The goal of this project is to design and implement reconfigurable distributed systems to cope with their inherent dynamism and elasticity requirements at large-scale.
Today's datacenters must provide elasticity (the ability for a distributed machines to expand and shrink its resources according to the user demand) and fault-tolerance (the ability to hide the software or hardware failure of a node by replacing it with another). A common solution to these two problems is called reconfiguration, the action of replacing the configuration currently used by clients of the distributed system by a new configuration of more/less nodes that are all non-faulty. The crux is to make sure that the service provided by the distributed system to the clients is not disrupted during a reconfiguration.
The goal of this research project in collaboration with NICTA is to implement a reconfigurable distributed system that will be used at the core of a datacenter. It will exploit reconfigurable quorum systems, where quorums (mutually intersecting sets of servers) are replaced by new ones excluding servers that are unreliable or under-utilized. A consensus protocol should be designed and implemented to totally order the set of consecutive configuration installed in the system.

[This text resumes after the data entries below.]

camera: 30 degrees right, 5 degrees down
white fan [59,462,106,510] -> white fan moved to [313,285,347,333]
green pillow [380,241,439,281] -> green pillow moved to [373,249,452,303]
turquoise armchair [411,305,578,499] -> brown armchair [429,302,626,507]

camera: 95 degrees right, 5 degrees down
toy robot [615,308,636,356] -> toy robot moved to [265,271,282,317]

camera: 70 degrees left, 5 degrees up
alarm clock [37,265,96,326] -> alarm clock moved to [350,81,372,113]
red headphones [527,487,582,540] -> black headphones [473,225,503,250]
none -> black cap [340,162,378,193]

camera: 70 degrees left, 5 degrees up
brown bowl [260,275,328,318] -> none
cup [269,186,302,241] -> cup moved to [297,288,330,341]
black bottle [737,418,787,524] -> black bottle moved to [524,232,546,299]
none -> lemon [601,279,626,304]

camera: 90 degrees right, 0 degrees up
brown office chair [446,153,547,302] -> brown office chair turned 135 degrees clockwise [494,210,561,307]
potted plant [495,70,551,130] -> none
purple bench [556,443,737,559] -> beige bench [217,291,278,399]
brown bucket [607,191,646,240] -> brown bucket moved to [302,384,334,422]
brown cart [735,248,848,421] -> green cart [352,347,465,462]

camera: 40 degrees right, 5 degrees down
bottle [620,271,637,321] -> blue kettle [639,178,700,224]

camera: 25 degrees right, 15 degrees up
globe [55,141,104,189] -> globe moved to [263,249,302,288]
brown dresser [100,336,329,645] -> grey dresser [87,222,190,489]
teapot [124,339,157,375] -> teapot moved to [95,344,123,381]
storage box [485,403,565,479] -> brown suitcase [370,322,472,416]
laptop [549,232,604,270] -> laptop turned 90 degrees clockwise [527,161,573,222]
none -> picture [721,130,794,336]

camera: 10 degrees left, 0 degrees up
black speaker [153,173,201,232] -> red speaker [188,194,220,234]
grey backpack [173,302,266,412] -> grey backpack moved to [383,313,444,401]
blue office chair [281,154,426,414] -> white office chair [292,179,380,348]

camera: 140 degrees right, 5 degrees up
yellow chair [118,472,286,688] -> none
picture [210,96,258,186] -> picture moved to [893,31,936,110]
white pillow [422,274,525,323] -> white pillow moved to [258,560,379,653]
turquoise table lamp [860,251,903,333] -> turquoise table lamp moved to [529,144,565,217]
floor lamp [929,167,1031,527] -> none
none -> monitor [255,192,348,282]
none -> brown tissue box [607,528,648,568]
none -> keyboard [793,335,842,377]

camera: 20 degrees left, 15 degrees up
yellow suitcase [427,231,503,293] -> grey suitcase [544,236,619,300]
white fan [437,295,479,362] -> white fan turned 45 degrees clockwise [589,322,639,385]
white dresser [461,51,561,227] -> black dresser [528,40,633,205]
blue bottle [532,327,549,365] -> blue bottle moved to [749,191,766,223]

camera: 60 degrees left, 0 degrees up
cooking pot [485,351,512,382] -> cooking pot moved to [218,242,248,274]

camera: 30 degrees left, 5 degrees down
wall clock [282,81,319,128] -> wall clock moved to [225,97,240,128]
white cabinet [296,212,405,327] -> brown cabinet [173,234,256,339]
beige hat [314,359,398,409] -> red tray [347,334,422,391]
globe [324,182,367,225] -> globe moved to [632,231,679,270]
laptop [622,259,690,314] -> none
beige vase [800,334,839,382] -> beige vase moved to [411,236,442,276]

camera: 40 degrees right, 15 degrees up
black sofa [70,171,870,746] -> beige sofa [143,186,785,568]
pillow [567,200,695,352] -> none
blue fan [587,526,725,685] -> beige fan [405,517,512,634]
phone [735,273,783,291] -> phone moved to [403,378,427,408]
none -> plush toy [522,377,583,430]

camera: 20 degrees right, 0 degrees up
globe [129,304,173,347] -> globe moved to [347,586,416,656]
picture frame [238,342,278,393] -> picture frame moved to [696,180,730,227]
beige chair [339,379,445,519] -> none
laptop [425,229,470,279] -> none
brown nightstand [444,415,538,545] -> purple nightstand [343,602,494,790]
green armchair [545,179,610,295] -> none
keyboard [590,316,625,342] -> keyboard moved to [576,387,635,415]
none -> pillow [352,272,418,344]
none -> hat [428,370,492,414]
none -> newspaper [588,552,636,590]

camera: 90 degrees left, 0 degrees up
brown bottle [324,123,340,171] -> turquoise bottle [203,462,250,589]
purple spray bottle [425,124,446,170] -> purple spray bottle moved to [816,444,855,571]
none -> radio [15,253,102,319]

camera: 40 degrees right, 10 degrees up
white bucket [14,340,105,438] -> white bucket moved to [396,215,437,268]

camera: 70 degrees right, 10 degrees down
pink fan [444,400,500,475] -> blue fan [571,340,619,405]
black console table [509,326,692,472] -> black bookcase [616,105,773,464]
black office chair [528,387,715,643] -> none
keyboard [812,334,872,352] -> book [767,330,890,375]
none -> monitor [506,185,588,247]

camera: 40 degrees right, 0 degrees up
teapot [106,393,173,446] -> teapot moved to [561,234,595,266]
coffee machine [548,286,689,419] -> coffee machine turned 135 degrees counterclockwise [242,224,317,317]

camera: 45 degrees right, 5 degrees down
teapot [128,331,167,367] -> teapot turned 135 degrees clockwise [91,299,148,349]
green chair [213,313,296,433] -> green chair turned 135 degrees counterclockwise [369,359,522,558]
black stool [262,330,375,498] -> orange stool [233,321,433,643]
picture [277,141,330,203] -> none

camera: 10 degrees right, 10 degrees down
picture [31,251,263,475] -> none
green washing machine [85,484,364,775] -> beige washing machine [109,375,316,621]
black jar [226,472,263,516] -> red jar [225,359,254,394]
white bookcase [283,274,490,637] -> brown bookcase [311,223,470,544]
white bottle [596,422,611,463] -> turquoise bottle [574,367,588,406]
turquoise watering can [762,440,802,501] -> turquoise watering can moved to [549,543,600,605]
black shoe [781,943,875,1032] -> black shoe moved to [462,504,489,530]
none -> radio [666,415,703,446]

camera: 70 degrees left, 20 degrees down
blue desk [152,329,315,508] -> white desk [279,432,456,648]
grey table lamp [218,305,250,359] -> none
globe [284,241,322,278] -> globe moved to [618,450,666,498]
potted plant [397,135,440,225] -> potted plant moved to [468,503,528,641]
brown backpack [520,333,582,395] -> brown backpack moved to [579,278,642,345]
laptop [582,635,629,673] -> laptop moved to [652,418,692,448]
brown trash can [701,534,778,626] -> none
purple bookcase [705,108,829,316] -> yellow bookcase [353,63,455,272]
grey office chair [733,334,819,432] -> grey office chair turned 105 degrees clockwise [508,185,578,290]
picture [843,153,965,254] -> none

A well-known algorithm used by Microsoft and Google is called Paxos and relies on a leader election that terminates when messages get delivered. While the use of such a leader is appealing to reconfigure in a simple way, it unfortunately limits availability as noted in the open source Yahoo! Zookeeper system. By contrast, reconfiguration requests should be directly routed towards a distributed set of quorum nodes to remedy this issue. Zookeeper could be used as a representative testbed of applications running on Twitter, Facebook, Netflix and Linked In's datacenters to validate the solution.
The opportunity ID for this research opportunity is 1791